Among the cables landing at Tanjung Bemban, JAKABARE and RISING 8 are the most prominent in terms of length and scope, each linking Indonesia and Singapore within a regional bilateral corridor. The third cable, INSICA, is a shorter system connecting directly to Singapore. Together, these three cables establish Tanjung Bemban as a focused bilateral hub within the Indonesia–Singapore submarine cable corridor.
JAKABARE is a submarine cable spanning 1,330 km with a ready-for-service (RFS) year of 2009. It connects landing points in Indonesia and Singapore, forming one of the earlier bilateral links represented at this landing point.
RISING 8 is a submarine cable measuring 1,104 km, with an RFS year of 2026. It similarly connects Indonesia and Singapore, representing a newer addition to the cable infrastructure at Tanjung Bemban and reflecting continued investment in cross-strait connectivity between the two countries.

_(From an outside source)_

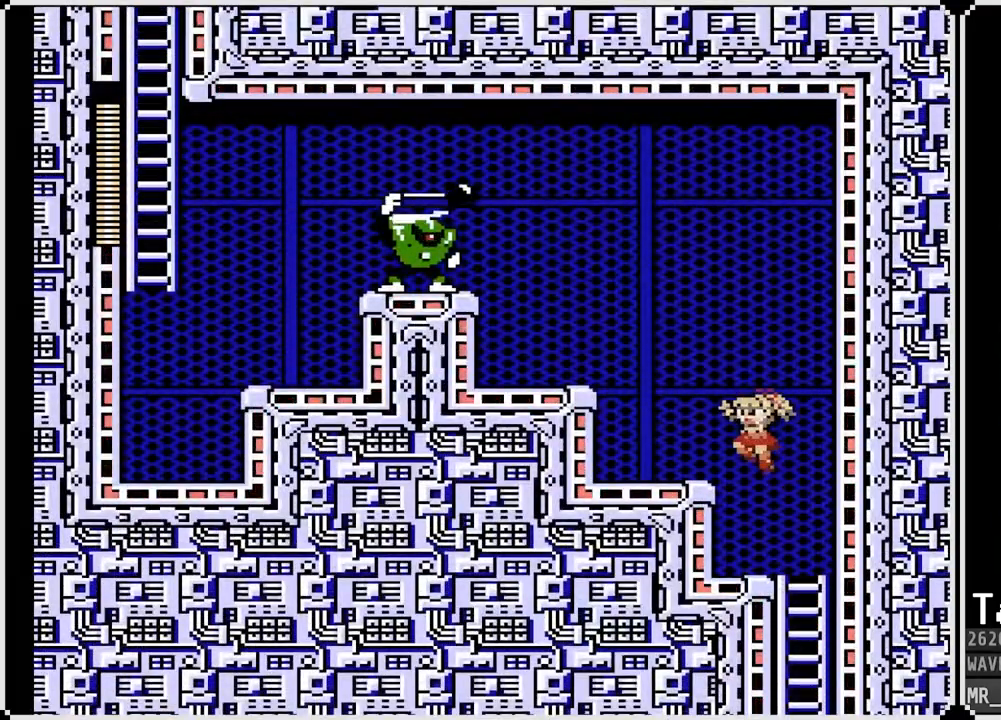
Gameplay with a controller (PlayStation layout); each line is a JSON object with the inputs held at the frame after it. "events" lists button and stick changes between this image and that frame as [ms after this image, input, new state], when the widget could be followed in between.
{"buttons": ["CROSS", "DPAD_LEFT"], "left_stick": "center", "right_stick": "center", "events": [[100, "CROSS", "up"], [117, "DPAD_UP", "up"], [350, "CROSS", "down"]]}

INSICA is a shorter submarine cable at 100 km, also with an RFS year of 2026, connecting Tanjung Bemban directly to Singapore. Its comparatively brief length underscores the geographic proximity of the two countries across the Strait of Malacca.
Within Indonesia's submarine cable network, Tanjung Bemban ranks among the upper tier of the country's 139 landing points by cable count, hosting 3 cables. Compared to major Indonesian landing points such as Batam (20 cables), Jakarta (9 cables), Tanjung Pakis (9 cables), Manado (8 cables), Dumai (7 cables), and Makassar (6 cables), Tanjung Bemban is a more focused landing point rather than a broad multi-corridor hub. Its cables are exclusively oriented toward the Singapore corridor, distinguishing it from peers that serve a wider range of international destinations.

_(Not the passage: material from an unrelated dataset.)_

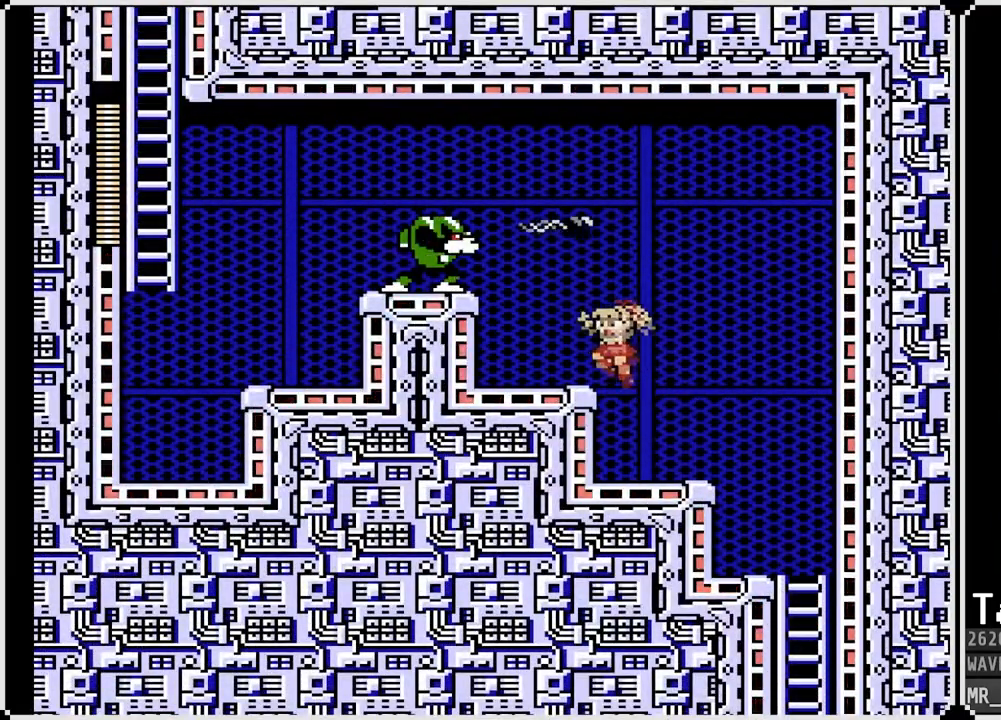
{"buttons": [], "left_stick": "center", "right_stick": "center", "events": [[67, "CROSS", "up"], [133, "DPAD_LEFT", "up"]]}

Tanjung Bemban functions as a dedicated bilateral cable terminus, with all three of its submarine cables connecting Indonesia to Singapore. The two 2026-vintage cables — RISING 8 and INSICA — represent a wave of new infrastructure arriving alongside the older JAKABARE system from 2009, indicating that this landing point is actively receiving new investment in the Indonesia–Singapore corridor. The combination of a mature cable and two forthcoming systems makes Tanjung Bemban a point of both established and emerging connectivity.
Within the broader Indonesian submarine cable graph, Tanjung Bemban's role is narrow in geographic reach but notable in cable density relative to most of Indonesia's 139 landing points. Its exclusive orientation toward Singapore underlines the intensity of the bilateral submarine cable relationship between the two neighboring countries across the Strait of Malacca.